Bis zum letzten Schluck

Aaaarrrrggghhhhh! Heute ist es mal wieder soweit. Umtrunk bei der Arbeit.
Ich finde mich pünktlich um 17 Uhr in der Kaffeeecke ein, um mit vier Kollegen auf ihre Beförderung anzustoßen. Außer den Gastgebern ist noch niemand da. Ich bekomme ein Glas Sekt in die Hand gedrückt, wir stoßen an, ich gratuliere. Und dann stehen wir da. Vier Software-Entwickler und eine Übersetzerin.
Auf den Tischen um uns schweigen Lachs und Sahnemeerrettich, Käse, Baguette, Oliven, ein Kirschkäse- und ein Rhabarberkuchen.

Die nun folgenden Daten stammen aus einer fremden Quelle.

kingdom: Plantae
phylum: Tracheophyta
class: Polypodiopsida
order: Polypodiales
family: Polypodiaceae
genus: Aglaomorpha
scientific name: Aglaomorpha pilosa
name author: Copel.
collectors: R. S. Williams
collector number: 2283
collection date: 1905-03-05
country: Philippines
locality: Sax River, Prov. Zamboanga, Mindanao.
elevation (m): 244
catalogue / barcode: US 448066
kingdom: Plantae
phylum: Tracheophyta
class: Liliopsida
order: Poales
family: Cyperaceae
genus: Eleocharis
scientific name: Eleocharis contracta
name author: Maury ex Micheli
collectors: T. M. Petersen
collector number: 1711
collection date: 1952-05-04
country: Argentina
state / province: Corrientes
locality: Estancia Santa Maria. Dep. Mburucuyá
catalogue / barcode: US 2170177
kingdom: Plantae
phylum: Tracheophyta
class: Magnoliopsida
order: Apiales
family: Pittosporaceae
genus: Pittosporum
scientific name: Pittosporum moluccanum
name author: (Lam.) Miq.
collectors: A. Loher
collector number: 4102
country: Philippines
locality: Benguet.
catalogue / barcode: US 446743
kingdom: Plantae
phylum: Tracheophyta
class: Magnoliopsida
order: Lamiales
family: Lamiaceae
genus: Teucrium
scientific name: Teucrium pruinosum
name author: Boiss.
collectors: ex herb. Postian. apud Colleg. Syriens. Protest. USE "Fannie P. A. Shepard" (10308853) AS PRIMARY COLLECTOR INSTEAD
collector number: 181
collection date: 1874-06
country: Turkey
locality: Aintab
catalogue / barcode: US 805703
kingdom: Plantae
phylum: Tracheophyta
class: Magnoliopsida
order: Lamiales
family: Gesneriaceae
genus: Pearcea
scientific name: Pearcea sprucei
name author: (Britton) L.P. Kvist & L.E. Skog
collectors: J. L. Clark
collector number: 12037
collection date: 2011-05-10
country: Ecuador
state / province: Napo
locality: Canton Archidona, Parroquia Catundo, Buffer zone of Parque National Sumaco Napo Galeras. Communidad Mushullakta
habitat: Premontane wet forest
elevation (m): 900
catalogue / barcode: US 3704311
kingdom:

Fürst von Metternich schaut spöttisch zu uns rüber. In einer idealen Welt ergäbe sich nun ein leicht fließendes Gespräch aus der Situation heraus, doch meine Gegenüber schauen betreten auf den Boden. Okay Jungs, denke ich mir, dann nehme ich das also wieder in die Hand. Ich schalte auf Smalltalk-Modus (seit Antreten meines Jobs in dieser Firma vor 9 Jahren habe ich meine Smalltalkfähigkeiten feingeschliffen wie einen Diamanten!) und spreche die Kollegen auf das geschmackvolle Holzbrett an, das vielleicht etwas lieblos, aber für die Umstände dennoch recht nett mit Käse belegt wurde. Ich erfahre, dass es ein REWE-Treuepunktgeschenk war. Und schon ist das nächste Thema da: die REWE-Sammelbilder. Weitere Kollegen treffen ein, es bilden sich Grüppchen. In diesem Fall ist es eine Kunst, in die richtige Gruppe zu geraten. Und, sich an kleine Details der jeweiligen Kollegen zu erinnern. In Jahren ohne WM und Olympia fällt das Thema Sport schon mal weg, und auch das Championsleague-Finale wurde bereits hinreichend versmalltalkt. In diesem Fall hilft z.B. das Ansprechen eines aktuellen Themas (das Hochwasser, der verregnete Frühling, ein All-hands-Meeting, eine royale Hochzeit, ein Filmfestival).
Ich entscheide mich für das Hochwasser, wir vergleichen unsere Wohnlagen, streifen den öffentlichen Nahverkehr, sprechen doch etwas über Sport, kommen auf die Bundeswehr (aufpassen, Stephie!) und mein unauffälliger Blick auf die Uhr zeigt, dass die Zeit heute mal wieder besonders langsam vergeht. Doch so leicht will ich es ihnen nicht machen. Ich bleibe. Der Sekt fließt, ich beginne zu kichern. Laut Einladung geht das ganze hier bis 20 Uhr! Die ersten Kollegen sitzen am Tisch und sprechen über die Arbeit. Nach dem zweiten Glas Sekt spreche ich wagemutig den Chief Program Owner auf ein aktuelles Softwareproblem an, vollziehe danach einen eleganten Schlenker und bringe das Gespräch auf einen Kunden. Und siehe da – der Mann ist ganz nett. Plötzlich fragt er nach meiner Tochter, ein stets willkommenes Thema. Wir knabbern Oliven und sprechen dabei über Betreuungsmöglichkeiten von Kleinkindern. Ich genieße es, einmal nicht das Gespräch leiten zu müssen und auf einmal ist zwar nicht 8, aber doch spät genug, um einen würdevollen Abgang hinzulegen. Satt und zufrieden fahre ich in den Feierabend. Auch heute habe ich sie wieder gebändigt!